=== Aim of the exercise ===
What is needed is a word-for-word transcription of every record below.

=== The input ===
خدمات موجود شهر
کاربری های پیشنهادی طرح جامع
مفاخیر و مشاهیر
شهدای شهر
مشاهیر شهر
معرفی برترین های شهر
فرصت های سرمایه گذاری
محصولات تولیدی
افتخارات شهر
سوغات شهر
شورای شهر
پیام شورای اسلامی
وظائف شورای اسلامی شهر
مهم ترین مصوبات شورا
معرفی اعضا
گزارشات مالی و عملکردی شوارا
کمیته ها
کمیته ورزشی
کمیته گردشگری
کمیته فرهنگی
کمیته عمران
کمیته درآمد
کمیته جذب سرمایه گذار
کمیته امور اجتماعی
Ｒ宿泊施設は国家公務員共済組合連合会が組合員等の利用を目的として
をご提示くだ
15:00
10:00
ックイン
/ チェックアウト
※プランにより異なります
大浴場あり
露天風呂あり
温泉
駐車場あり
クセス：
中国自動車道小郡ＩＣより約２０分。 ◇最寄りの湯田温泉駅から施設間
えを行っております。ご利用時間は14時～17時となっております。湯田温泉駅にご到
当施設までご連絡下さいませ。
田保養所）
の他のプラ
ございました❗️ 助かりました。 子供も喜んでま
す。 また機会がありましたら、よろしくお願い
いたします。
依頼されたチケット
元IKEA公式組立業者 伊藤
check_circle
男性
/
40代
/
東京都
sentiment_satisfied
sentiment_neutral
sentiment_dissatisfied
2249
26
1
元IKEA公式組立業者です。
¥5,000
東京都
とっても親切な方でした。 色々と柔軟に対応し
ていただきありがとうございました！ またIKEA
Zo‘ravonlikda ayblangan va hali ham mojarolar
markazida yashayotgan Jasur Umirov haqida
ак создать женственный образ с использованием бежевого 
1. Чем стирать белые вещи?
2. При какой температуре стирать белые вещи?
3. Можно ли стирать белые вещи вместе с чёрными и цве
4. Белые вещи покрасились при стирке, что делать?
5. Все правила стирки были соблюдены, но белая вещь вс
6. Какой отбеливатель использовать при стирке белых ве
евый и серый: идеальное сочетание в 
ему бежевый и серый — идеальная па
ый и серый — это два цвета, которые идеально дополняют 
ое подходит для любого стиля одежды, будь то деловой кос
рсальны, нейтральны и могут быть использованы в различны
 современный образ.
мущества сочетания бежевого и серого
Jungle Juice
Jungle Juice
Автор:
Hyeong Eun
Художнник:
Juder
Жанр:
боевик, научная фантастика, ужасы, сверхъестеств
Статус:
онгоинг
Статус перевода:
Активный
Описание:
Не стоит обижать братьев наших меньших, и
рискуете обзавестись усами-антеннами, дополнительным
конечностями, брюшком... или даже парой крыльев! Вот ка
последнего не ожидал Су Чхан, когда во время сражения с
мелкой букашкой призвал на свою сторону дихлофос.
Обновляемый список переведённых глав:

=== Written solution ===
خدمات موجود شهر
کاربری های پیشنهادی طرح جامع
مفاخیر و مشاهیر
شهدای شهر
مشاهیر شهر
معرفی برترین های شهر
فرصت های سرمایه گذاری
محصولات تولیدی
افتخارات شهر
سوغات شهر
شورای شهر
پیام شورای اسلامی
وظائف شورای اسلامی شهر
مهم ترین مصوبات شورا
معرفی اعضا
گزارشات مالی و عملکردی شوارا
کمیته ها
کمیته ورزشی
کمیته گردشگری
کمیته فرهنگی
کمیته عمران
کمیته درآمد
کمیته جذب سرمایه گذار
کمیته امور اجتماعی
Ｒ宿泊施設は国家公務員共済組合連合会が組合員等の利用を目的として
をご提示くだ
15:00
10:00
ックイン
/ チェックアウト
※プランにより異なります
大浴場あり
露天風呂あり
温泉
駐車場あり
クセス：
中国自動車道小郡ＩＣより約２０分。 ◇最寄りの湯田温泉駅から施設間
えを行っております。ご利用時間は14時～17時となっております。湯田温泉駅にご到
当施設までご連絡下さいませ。
田保養所）
の他のプラ
ございました❗️ 助かりました。 子供も喜んでま
す。 また機会がありましたら、よろしくお願い
いたします。
依頼されたチケット
元IKEA公式組立業者 伊藤
check_circle
男性
/
40代
/
東京都
sentiment_satisfied
sentiment_neutral
sentiment_dissatisfied
2249
26
1
元IKEA公式組立業者です。
¥5,000
東京都
とっても親切な方でした。 色々と柔軟に対応し
ていただきありがとうございました！ またIKEA
Zo‘ravonlikda ayblangan va hali ham mojarolar
markazida yashayotgan Jasur Umirov haqida
ак создать женственный образ с использованием бежевого 
1. Чем стирать белые вещи?
2. При какой температуре стирать белые вещи?
3. Можно ли стирать белые вещи вместе с чёрными и цве
4. Белые вещи покрасились при стирке, что делать?
5. Все правила стирки были соблюдены, но белая вещь вс
6. Какой отбеливатель использовать при стирке белых ве
евый и серый: идеальное сочетание в 
ему бежевый и серый — идеальная па
ый и серый — это два цвета, которые идеально дополняют 
ое подходит для любого стиля одежды, будь то деловой кос
рсальны, нейтральны и могут быть использованы в различны
 современный образ.
мущества сочетания бежевого и серого
Jungle Juice
Jungle Juice
Автор:
Hyeong Eun
Художнник:
Juder
Жанр:
боевик, научная фантастика, ужасы, сверхъестеств
Статус:
онгоинг
Статус перевода:
Активный
Описание:
Не стоит обижать братьев наших меньших, и
рискуете обзавестись усами-антеннами, дополнительным
конечностями, брюшком... или даже парой крыльев! Вот ка
последнего не ожидал Су Чхан, когда во время сражения с
мелкой букашкой призвал на свою сторону дихлофос.
Обновляемый список переведённых глав:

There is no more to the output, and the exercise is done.